At the end of Jim’s play “Stand,” Barry’s character dies. In his last monologue he addresses the audience from his place in heaven and in essence asks us to see other people as we would like to be seen and to forgive and love others as we would wish to be forgiven and loved. After his speech, we would walk upstage as the lights fade and a beautiful starry sky appears around us; we would turn to each other and throw our arms around one another in a big manly embrace, and Barry would whisper, “I love you Chip Arnold.” And I would respond, “I love you Barry Scott.” Barry Scott made me a better man.
In these last few years when we were together, all we talked about was our faith and what in meant to be broken men of God. How the shared stories of our lives were different but the same. How our faith informed our art. How our faith informed how we treat people. How, when we were together, just being together, just being in one another’s presence, we were better versions of ourselves. In these last weeks I would call Barry, and if he didn’t answer, I would leave him a voice mail of a prayer or read a passage from the Bible. He would call back just to say, “I love you Chip Arnold” and give me the chance to say “I love you Barry Scott.”
But the last time we spoke just days before his passing he said, “I got a story for you.” He was energized. His voice was a mere rasp of its former power, but the joy he was feeling at the moment gave him strength. “You ever heard of the Kings of Junk?” I told him no. “They came to my house today. I had a bunch of stuff in my garage and they came to clean it out. A few minutes before they were to arrive, I went out to the garage to open it up. I had to climb about three steps to get to the door to unlock it. I got to the bottom step and I couldn’t lift my leg to start to climb up. I tried and tried, but I couldn’t climb. I didn’t have the strength and my brain wasn’t communicating to my leg. So I sat down and used my arms and climbed up the steps backward on my butt. But when I got to the door, I couldn’t stand up. So I sat there and waited for the Kings of Junk to arrive. When they arrived the man in charge came around to the side entrance and I told him the situation. He asked what he could do for me. I told him I need to be carried into the house. So the King of the Kings of Junk wrapped his arms around me and lifted me up and he helped me back into my house. Once in the kitchen, the King held me against his chest. He just held me, until he gently sat me down in a chair. Then he knelt in front of me and looked into my face, really looked at me. He saw me, saw inside of me, saw the broken me, and he said, ‘Can I do anything else for you, Mr. Scott?’ I swear, Chip, it was like I looked into the face of Jesus.”
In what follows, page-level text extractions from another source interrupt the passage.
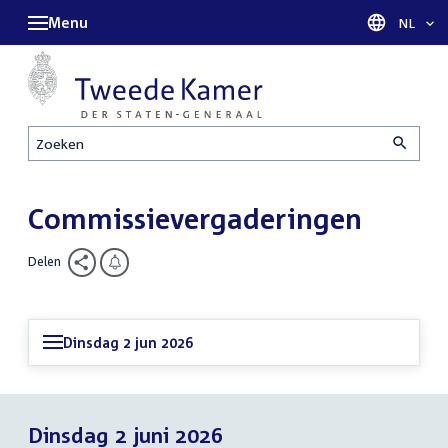
Menu
Taal sel
NL
Zoeken
Commissievergaderingen
Delen
Dinsdag 2 jun 2026
Dinsdag 2 juni 2026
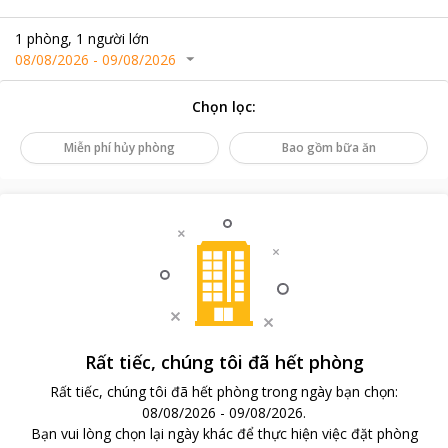
1
phòng
,
1
người lớn
08/08/2026
-
09/08/2026
Chọn lọc
:
Miễn phí hủy phòng
Bao gồm bữa ăn
Rất tiếc, chúng tôi đã hết phòng
Rất tiếc, chúng tôi đã hết phòng trong ngày bạn chọn
:
08/08/2026
-
09/08/2026
.
Bạn vui lòng chọn lại ngày khác để thực hiện việc đặt phòng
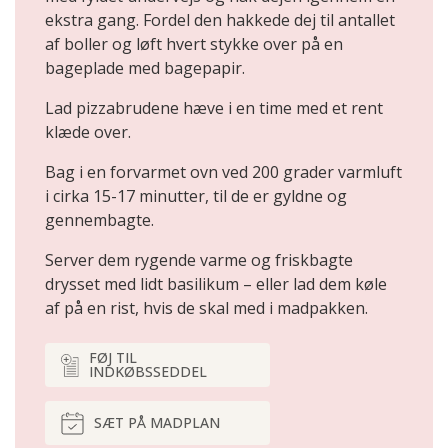
ekstra gang. Fordel den hakkede dej til antallet
af boller og løft hvert stykke over på en
bageplade med bagepapir.
Lad pizzabrudene hæve i en time med et rent
klæde over.
Bag i en forvarmet ovn ved 200 grader varmluft
i cirka 15-17 minutter, til de er gyldne og
gennembagte.
Server dem rygende varme og friskbagte
drysset med lidt basilikum – eller lad dem køle
af på en rist, hvis de skal med i madpakken.
FØJ TIL
INDKØBSSEDDEL
SÆT PÅ MADPLAN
I told Barry this story would be added to his collection of great stories. He needed to tell that story. He said I needed to come to church and we would tell our stories together. I said, who would listen to two old men telling stories? He said, “Men need to hear our stories together. Men need to tell their own stories to one another. Men need to hear and know that they are loved by God and that they are loved by us. Men need to look other men in their eyes and ask is there anything else I can do for you? Men need to know that in weakness they have strength, in pain they have power, in sorrow they have joy, and in God they have love everlasting.”
Barry Scott made me a better man. Barry Scott made the world a better planet. Barry Scott has now made heaven a little brighter. Flights of angels have welcomed him home, and I can hear God saying to him, “I love you Barry Scott. Well done.”